# Study questions:
1. Answer from the semiconductor course description:
(a) How many problems from the end of each chapter are assigned as homework every week?
(b) Through what simulation is class knowledge applied to devices such as pn junction and light-emitting diodes?
(c) How many models or visualization aids does lecture 3 introduce?
2. Rewrite the paragraph of the semiconductor course description that begins "This class is an introduction" as a short bulleted list that keeps its main facts.
3. Pick up the semiconductor course description after its last lecture entry and continue it.

# Document excerpt:
• • • • •

This class is an introduction to the physical principles of semiconductor devices and their fabrication technology. It is intended to incorporate the basics of semiconductor materials and conduction processes in solids, which arise repeatedly in the class when new devices are explained. One of the keys to success in understanding the semiconductor physics is to work problems that exercise the concepts. Therefore, three or four problems at the end of each chapter are assigned to the homework every week. In addition, we apply the knowledge learned in class directly to electronic devices such as pn junction and light-emitting diodes, through AMPS-1D Simulation. The class includes both silicon and compound semiconductors, to reflect the continuing growth in importance for compounds in optoelectronic and high-speed device applications.

차시별 강의

1.	Semiconductors: A general introduction	We begin the discussion by examining the general nature of semiconducting materials.
2.	Crystal structure	We examine how one goes about describing the spatial positioning of atoms within crystals.
3.	Semiconductor Models	We introduce and describe two very important models or visualization aids that are used extensively in the analysis of semiconductor devices.
4.	Equilibrium carrier concentrations	We develop to lead the relationships for the carrier distributions and concentrations within semiconductors under equilibrium conditions.
5.	Drift and diffusion	We describe each primary type of carrier action qualitatively and then quantitatively relate the action to the current flowing within the semiconductor.
6.	Recombination-generation	We focus on the recombination-generation which is a nature’s order-restoring mechanism, the means whereby the carrier excess or deficit inside the semiconductor is stabilized or eliminated.

• • • • •

# Dataset excerpts:
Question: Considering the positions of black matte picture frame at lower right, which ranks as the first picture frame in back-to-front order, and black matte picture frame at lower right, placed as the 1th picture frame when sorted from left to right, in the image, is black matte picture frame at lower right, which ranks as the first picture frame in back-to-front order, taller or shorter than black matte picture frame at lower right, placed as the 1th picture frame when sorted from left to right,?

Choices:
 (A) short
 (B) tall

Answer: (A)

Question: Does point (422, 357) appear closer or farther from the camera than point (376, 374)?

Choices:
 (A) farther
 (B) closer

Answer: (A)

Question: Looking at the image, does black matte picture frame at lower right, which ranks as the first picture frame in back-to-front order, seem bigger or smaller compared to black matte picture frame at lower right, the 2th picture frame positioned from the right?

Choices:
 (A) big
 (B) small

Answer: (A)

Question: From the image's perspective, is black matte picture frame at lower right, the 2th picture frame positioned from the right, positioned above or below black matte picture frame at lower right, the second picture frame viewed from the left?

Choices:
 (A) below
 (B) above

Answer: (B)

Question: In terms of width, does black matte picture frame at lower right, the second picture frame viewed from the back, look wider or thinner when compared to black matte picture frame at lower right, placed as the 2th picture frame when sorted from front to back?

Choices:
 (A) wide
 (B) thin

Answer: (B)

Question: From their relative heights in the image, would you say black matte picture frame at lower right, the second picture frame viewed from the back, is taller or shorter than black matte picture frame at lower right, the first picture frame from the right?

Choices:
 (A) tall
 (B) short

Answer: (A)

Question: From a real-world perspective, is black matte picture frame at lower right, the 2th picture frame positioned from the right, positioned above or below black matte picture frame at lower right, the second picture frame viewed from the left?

• • • • •

# Answers for the tasks:
1.
(a) Three or four.
(b) AMPS-1D Simulation.
(c) Two.

2.
- Introduces the physical principles of semiconductor devices and their fabrication technology.
- Covers the basics of semiconductor materials and conduction processes in solids, which come up repeatedly when new devices are explained.
- Assigns three or four end-of-chapter problems as homework every week, because working problems is key to understanding semiconductor physics.
- Applies class knowledge to devices such as pn junction and light-emitting diodes through AMPS-1D Simulation.
- Includes both silicon and compound semiconductors, reflecting the growing importance of compounds in optoelectronic and high-speed device applications.

3.
7.	Fabrication processes	The fabrication processes constitute the final preparatory step before the consideration and analysis of specific devices. The goal is to develop a general feel for the physical nature of device structures.
8.	Introduction to pn junction	We examine devices whose operation is intimately tied to the one or more pn junctions built in the structure.
9.	pn junction electrostatics	We develop quantitative relationships for the electrostatic variables in the pn junction.
10.	Ideal diode equation	We work to modeling the steady state response of the pn junction diode.
11.	Reverse-bias breakdown	We compare experiment and theory to identify the major deviations from the ideal diode.
12.	pn junction diode: Capacitance	We examine and model the small signal response of the pn junction diode.
13.	Optics and photodiodes	We consider special diode structures that are specifically designed and built for optical applications.
14.	Solar cells	We study two groups of photodevices converting photo-energy into electrical energy. One is a photodetector, and the other is a solar cell. Especially, we use AMPS-1D, a solar cell simulation program, to understand solar cells.